Lun Ronda, Yogendrakumar Vignan, Blacquiere Dylan, Shamy Michel, Stotts Grant, Dowlatshahi Dar
Ottawa Stroke Program, Division of Neurology, Department of Medicine, University of Ottawa, Ottawa, Ontario, Canada.
Neurohospitalist. 2020 Jul;10(3):217-220. doi: 10.1177/1941874419896715. Epub 2019 Dec 30.
The Modified Intracerebral Hemorrhage (MICH) score is a simple tool created to provide prognostication in basal ganglia hemorrhages. Current prognostic scores, including the MICH, are based on the assessment of baseline patient characteristics, failing to account for significant developments, such as intraventricular extension and clinical deterioration, which may occur over the first 72 hours. We propose to validate the MICH in all hemorrhage locations and hypothesize that its calculation at 72 hours will outperform its baseline counterpart with respect to predicting mortality and functional outcome. We performed a retrospective analysis of collated data from the Virtual International Stroke Trials Archive database. Primary outcome was 90-day mortality. Secondary outcome was poor outcome (modified Rankin Scale 4-6) at 90 days. Receiver operating characteristic curves were generated looking at the predictive ability of the MICH score for mortality and poor outcome, at baseline and at 72 hours. Competing curves were assessed with nonparametric methods. A total of 226 patients were included, with a 90-day mortality of 22.5%. The MICH scores calculated at 72 hours were more predictive of mortality than at baseline (area under the curve [AUC]: 0.89 [95% confidence interval [CI]: 0.83-0.94] vs 0.78 [95% CI: 0.70-0.85]), < .01. The MICH scores at 72 hours similarly better predicted functional outcome (AUC: 0.78 [95% CI: 0.72-0.84] vs AUC: 0.72 [95% CI: 0.66-0.78]), = .047. The MICH score has positive prognostic value for mortality and poor functional outcome in all hemorrhage locations. Delaying its calculation resulted in higher predictive values for both and suggests that delaying discussions around withdrawal of care may result in more accurate prognostication in acute intracerebral hemorrhage.

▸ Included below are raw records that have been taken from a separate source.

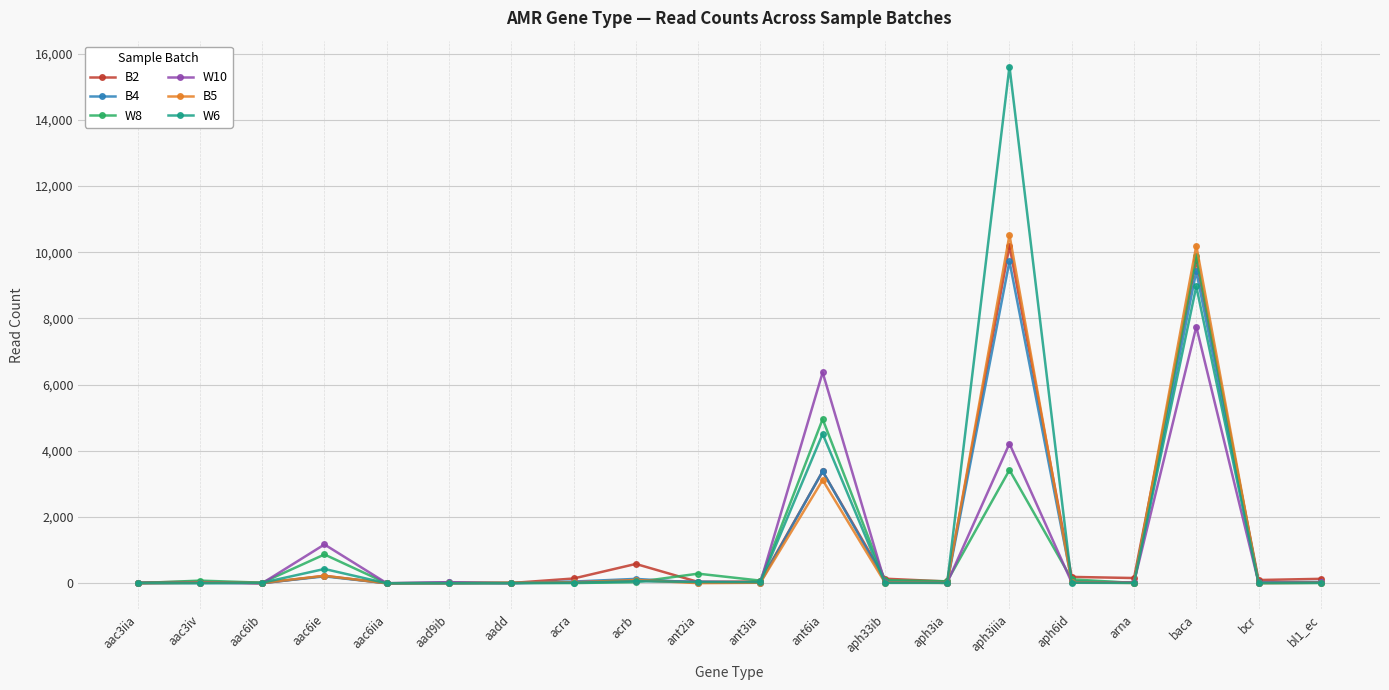

What is the total value across all series at aac6iia?

2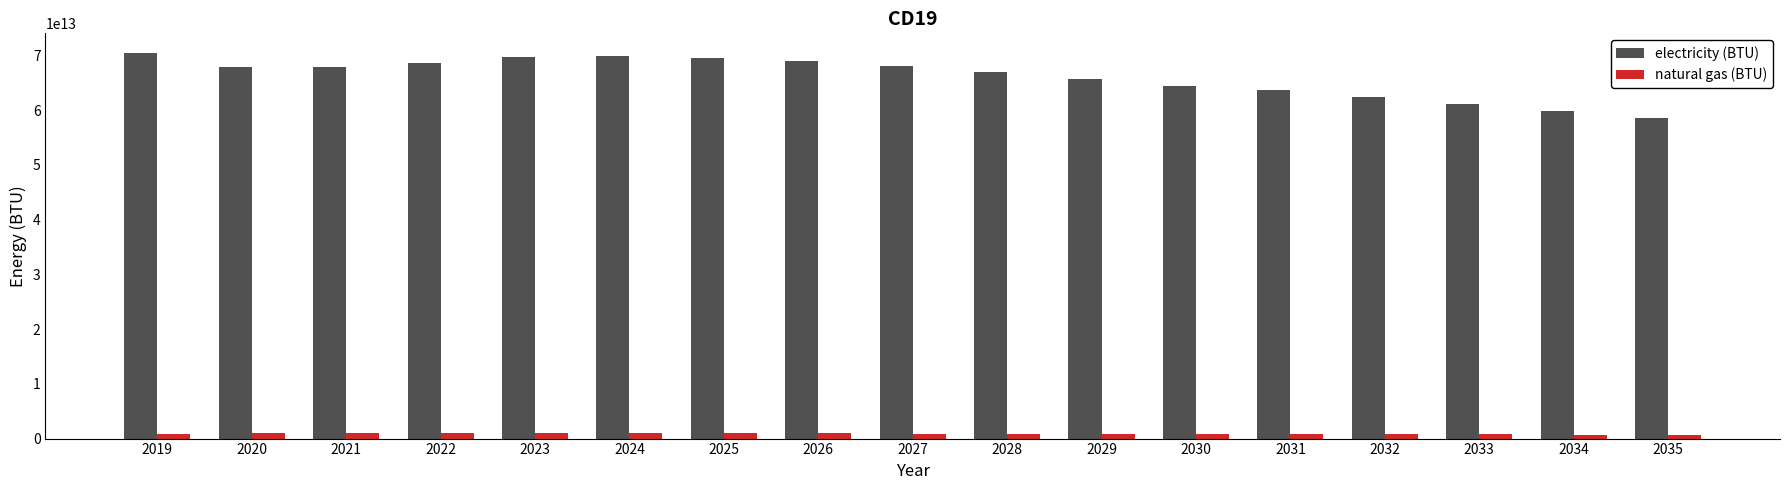

At which label does electricity (BTU) reach its minimum?

2035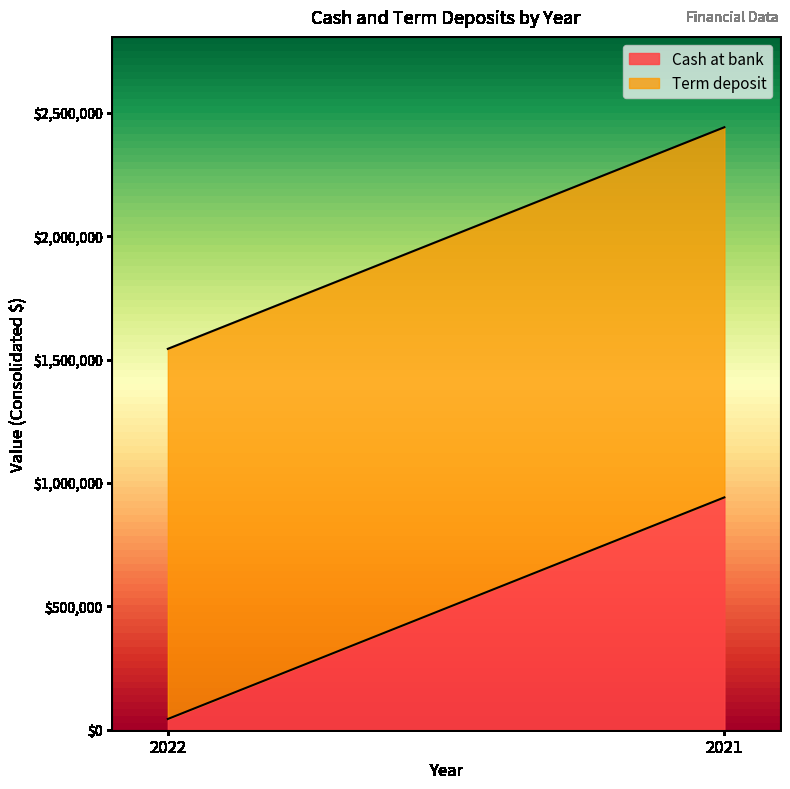

Rank the series by their average value, from highest to lowest.

Term deposit, Cash at bank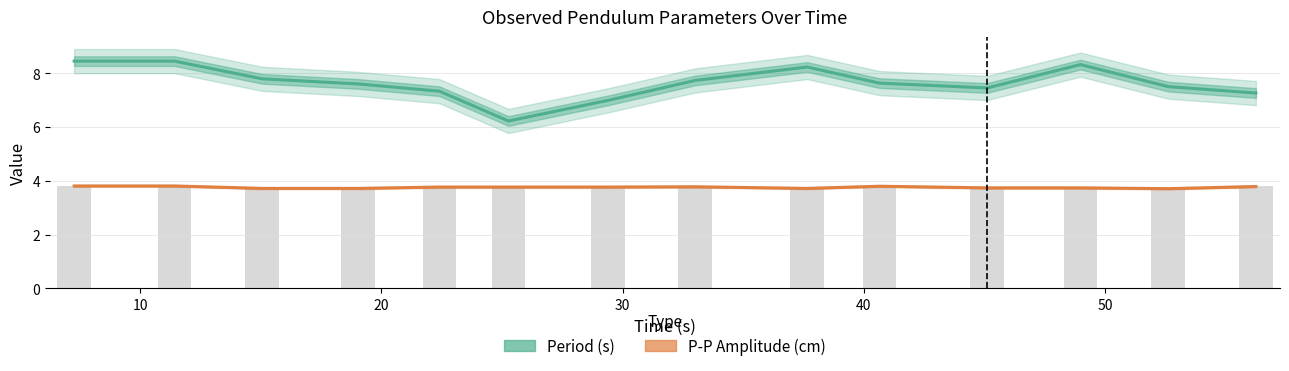

What is the label of the 4th bar from the right?

10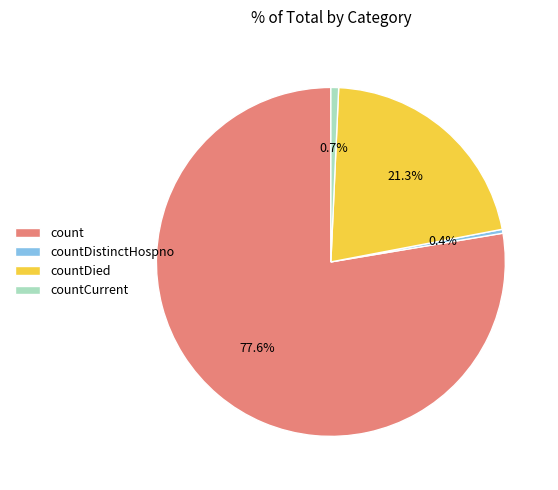

Which slice is the largest?

count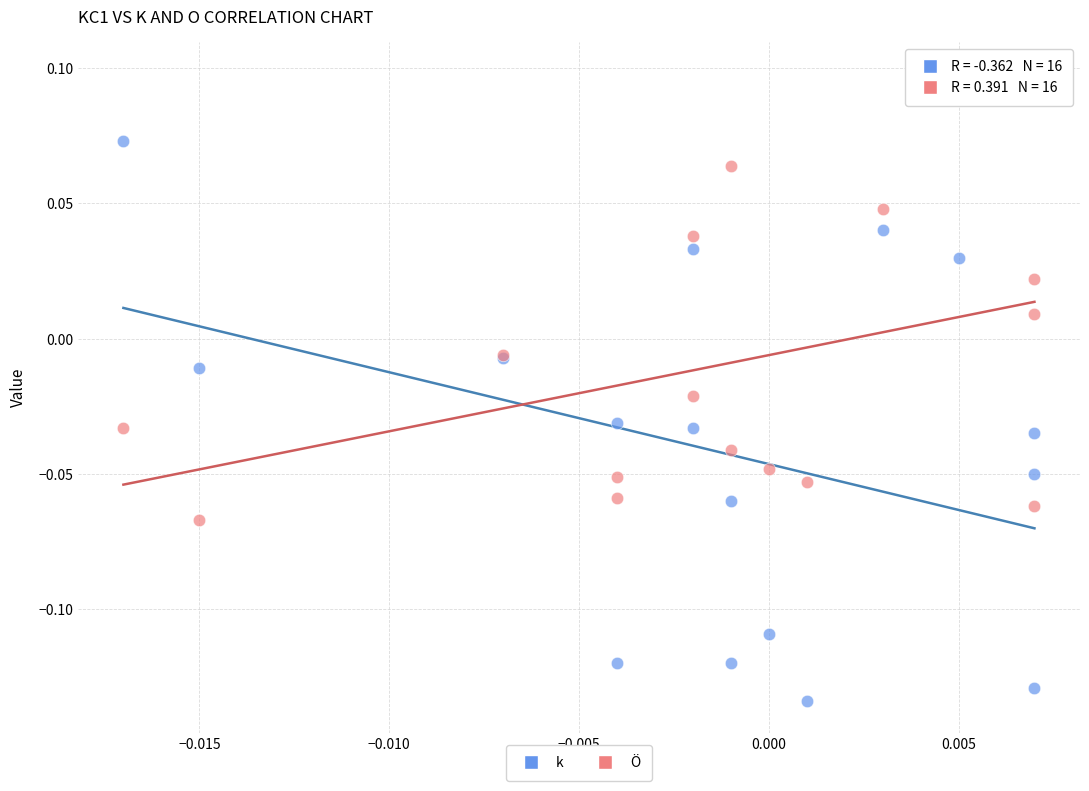

What are all the series names shown in the legend?

k, Ö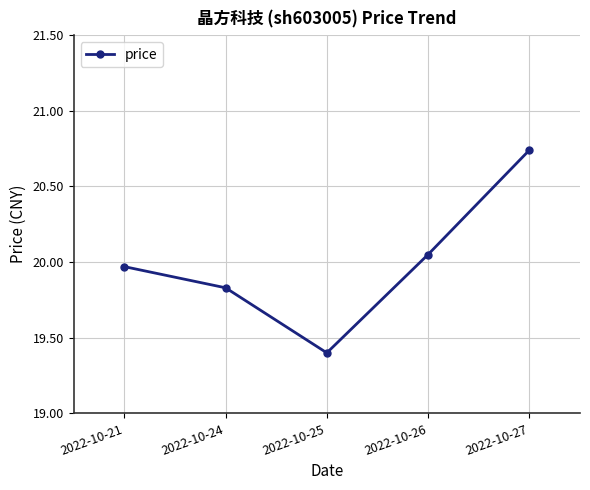

What is the sum of the values at 2022-10-27 and 2022-10-21?

40.7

改良脑出血(MICH)评分是一种用于基底节区脑出血预后评估的简单工具。目前包括MICH在内的预后评分是基于对患者基线特征的评估,未能考虑到最初72小时内可能出现的重大进展,如脑室扩展和临床恶化。我们建议在所有出血部位验证MICH评分,并假设在72小时时计算该评分在预测死亡率和功能结局方面将优于其基线对应值。我们对虚拟国际卒中试验存档数据库中的整理数据进行了回顾性分析。主要结局是90天死亡率。次要结局是90天时不良结局(改良Rankin量表4 - 6级)。绘制了受试者工作特征曲线,以观察MICH评分在基线和72小时时对死亡率和不良结局的预测能力。使用非参数方法评估竞争曲线。共纳入226例患者,90天死亡率为22.5%。72小时时计算的MICH评分比基线时更能预测死亡率(曲线下面积[AUC]:0.89[95%置信区间[CI]:0.83 - 0.94]对0.78[95%CI:0.70 - 0.85]),P <.01。72小时时的MICH评分同样能更好地预测功能结局(AUC:0.78[95%CI:0.72 - 0.84]对AUC:0.72[95%CI:0.66 - 0.78]),P =.047。MICH评分对所有出血部位的死亡率和不良功能结局具有阳性预后价值。延迟计算该评分会使两者的预测值更高,这表明在急性脑出血中延迟关于撤除治疗的讨论可能会导致更准确的预后评估。